Finally there is an interesting edge case that may be already exploited in the wild: in certain cases one can work backwards from the total amount to line-level data. Consider a store that only offers four items:
Given that pricing structure, if the cash-register rings up a customer for $11.23— recall this is the only number Visa, issuing-bank and whoever they are willing to share the data with can observe— there is only one possible combination of widgets the customer could have purchased: A and C. There is no other way to create a basket of goods summing up to that price.

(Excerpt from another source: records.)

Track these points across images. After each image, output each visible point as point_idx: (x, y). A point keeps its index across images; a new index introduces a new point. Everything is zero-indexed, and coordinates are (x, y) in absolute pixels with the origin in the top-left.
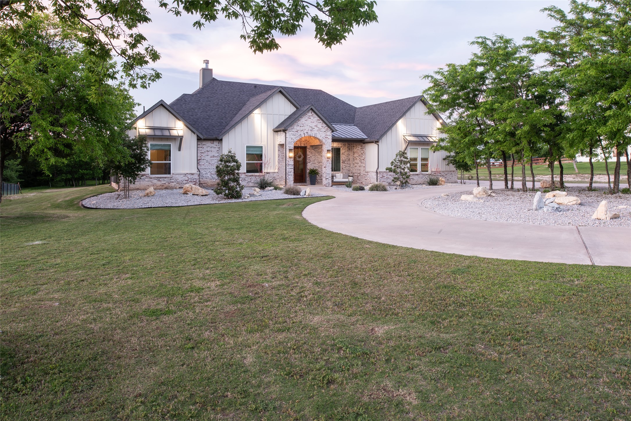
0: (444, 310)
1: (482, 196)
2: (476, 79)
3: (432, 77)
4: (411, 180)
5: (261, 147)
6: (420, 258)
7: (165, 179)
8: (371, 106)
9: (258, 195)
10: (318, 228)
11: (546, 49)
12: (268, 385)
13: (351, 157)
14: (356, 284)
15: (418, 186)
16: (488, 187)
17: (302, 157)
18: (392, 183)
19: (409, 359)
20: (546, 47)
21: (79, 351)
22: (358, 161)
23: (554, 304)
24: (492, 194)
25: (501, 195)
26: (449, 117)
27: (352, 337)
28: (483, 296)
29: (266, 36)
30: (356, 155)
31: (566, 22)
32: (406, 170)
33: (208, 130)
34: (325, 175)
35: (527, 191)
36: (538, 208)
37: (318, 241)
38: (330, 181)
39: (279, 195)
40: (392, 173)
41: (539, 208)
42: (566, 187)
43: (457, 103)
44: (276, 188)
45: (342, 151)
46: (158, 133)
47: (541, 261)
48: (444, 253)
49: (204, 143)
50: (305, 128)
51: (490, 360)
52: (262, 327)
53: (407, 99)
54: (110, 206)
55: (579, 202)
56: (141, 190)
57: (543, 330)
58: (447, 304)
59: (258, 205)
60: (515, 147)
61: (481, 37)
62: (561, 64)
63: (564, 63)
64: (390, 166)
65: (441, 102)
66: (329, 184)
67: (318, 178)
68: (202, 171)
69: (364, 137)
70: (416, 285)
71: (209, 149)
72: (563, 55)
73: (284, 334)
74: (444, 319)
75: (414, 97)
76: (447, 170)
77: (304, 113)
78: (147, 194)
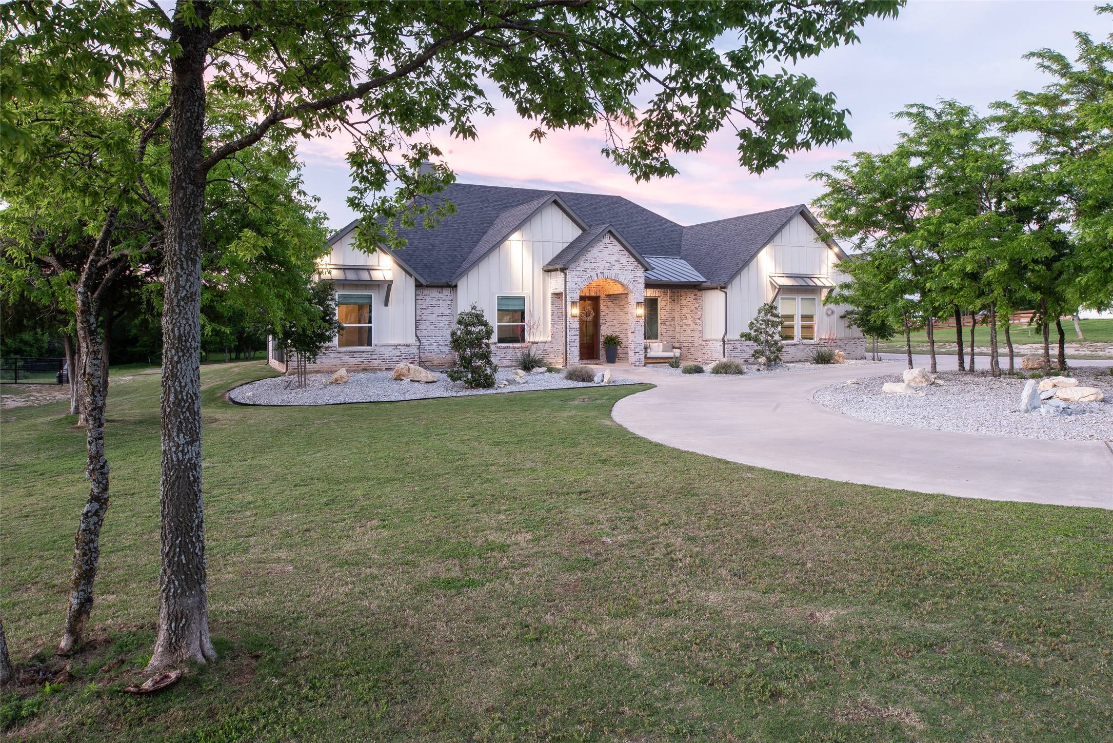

This idea “reverse engineering” shopping cart contents from total amount and individual prices is related to a well-known problem in computer science. It is a variant of the subset-sum problem. In the strict version of subset-sum problem, items can not be repeated. In the retail settings of course customers can buy multiple copies of the same item. It turns out that tweak does not appreciably alter the fundamental difficulty of the problem— and solving subset-sum is very difficult in a well-defined computational sense. It ranks among the group of NP-complete problems for which there are no known efficient algorithms for solving large instances. Worse it is conjectured that no efficient algorithm exists. The “state of the art” exact solutions are barely faster than exhaustively checking all possible combinations of items, which does not scale to large instances of the problem where the menu contains not four, but dozens of different widgets available for purchase. Efficient approximation algorithms are known for many NP-complete problems but close-enough is not good enough in the context of inferring customer spending. If the algorithms returns an alleged shopping-cart but its contents do not add up to the exact purchase price, it is not the right cart; there is no reason to believe the customer bought any of them.

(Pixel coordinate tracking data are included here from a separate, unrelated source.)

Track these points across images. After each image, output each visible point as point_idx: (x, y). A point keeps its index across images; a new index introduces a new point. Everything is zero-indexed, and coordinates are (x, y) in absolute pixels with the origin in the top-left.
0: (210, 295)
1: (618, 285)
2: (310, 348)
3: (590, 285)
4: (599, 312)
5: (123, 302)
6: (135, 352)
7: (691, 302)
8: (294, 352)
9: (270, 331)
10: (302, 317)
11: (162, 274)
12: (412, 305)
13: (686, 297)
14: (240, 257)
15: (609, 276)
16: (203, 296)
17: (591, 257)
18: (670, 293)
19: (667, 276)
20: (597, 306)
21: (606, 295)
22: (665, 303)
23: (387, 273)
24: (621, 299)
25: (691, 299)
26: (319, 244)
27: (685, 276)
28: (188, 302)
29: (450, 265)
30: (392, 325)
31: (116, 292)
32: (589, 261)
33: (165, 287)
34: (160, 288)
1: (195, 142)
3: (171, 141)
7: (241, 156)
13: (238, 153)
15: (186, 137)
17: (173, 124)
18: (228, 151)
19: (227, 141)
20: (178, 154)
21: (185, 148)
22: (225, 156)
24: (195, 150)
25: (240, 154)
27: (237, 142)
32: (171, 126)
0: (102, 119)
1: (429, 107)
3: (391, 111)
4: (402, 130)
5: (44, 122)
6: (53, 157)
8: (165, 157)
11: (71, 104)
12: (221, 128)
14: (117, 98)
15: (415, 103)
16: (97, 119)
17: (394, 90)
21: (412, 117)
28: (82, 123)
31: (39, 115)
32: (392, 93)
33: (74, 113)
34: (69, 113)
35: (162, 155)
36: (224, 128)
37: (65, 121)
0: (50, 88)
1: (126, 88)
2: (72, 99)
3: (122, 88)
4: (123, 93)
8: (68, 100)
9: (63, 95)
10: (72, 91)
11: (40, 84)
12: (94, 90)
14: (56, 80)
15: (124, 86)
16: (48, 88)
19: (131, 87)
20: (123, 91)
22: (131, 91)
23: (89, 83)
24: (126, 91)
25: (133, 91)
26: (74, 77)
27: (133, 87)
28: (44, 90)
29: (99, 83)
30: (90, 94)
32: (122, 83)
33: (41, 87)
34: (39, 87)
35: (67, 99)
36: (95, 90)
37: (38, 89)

Are retail analytics companies working to solve subset sums to recover line-level purchase information? This is unlikely for several reasons, even if they were willing to throw large amounts of CPU time at the problem. This approach can only provide a “unique” solution on a menu with a small number of discrete items, each with unique price. As soon as any of these conditions are violated, there is no unique solution. For example if variable quantities are allowed— as in a grocery store where fruits and vegetables are priced by the pound— any amount can be attributed to say bananas alone. Similarly, if there are two items with the same price, they become indistinguishable. Even if every item has a distinct price individually, because the possible combinations increase exponentially with the number of items, there is no guarantee that they will remain free of “collisions:” two completely distinct basket of goods ends up with same total cost, down to the penny. Finally, assuming the pricing ambiguity could be tamed, there is a practical problem around sourcing accurate information: the data-mining operation must have exact pricing information from thousands of merchants, staying on top of variables such as geographic location (state & local taxes that increase the final sales amount) seasonal fluctuations and daily promotions that one particular outlet may decide to implement. Achieving any semblance of accuracy for that information would require cooperation by the merchant. But if one posits that merchants will be complicit in helping mine customer transactions by sharing information with a third-party, there is no need for solving subset-sum instances any longer. One may as well ask the merchant “what was in the shopping cart for that customer who bought $84.25 worth of groceries at 17:34EST?”
That scenario could ratchet up the privacy risks an order of magnitude. Until now, merchants have treated purchase data as a highly valuable asset, guarded jealously and only used internally to boost the health of this business. It is not up for grabs by third-party analytics services focusing on identifying global patterns to be monetized elsewhere. Even if that service could do a better job of crunching the data provided by one merchant, the end result may well end up benefiting their competitor instead. If incentives shift to the point that merchants are collectively throwing their own stash of consumer spending patterns into a single pile, it would spell trouble for privacy.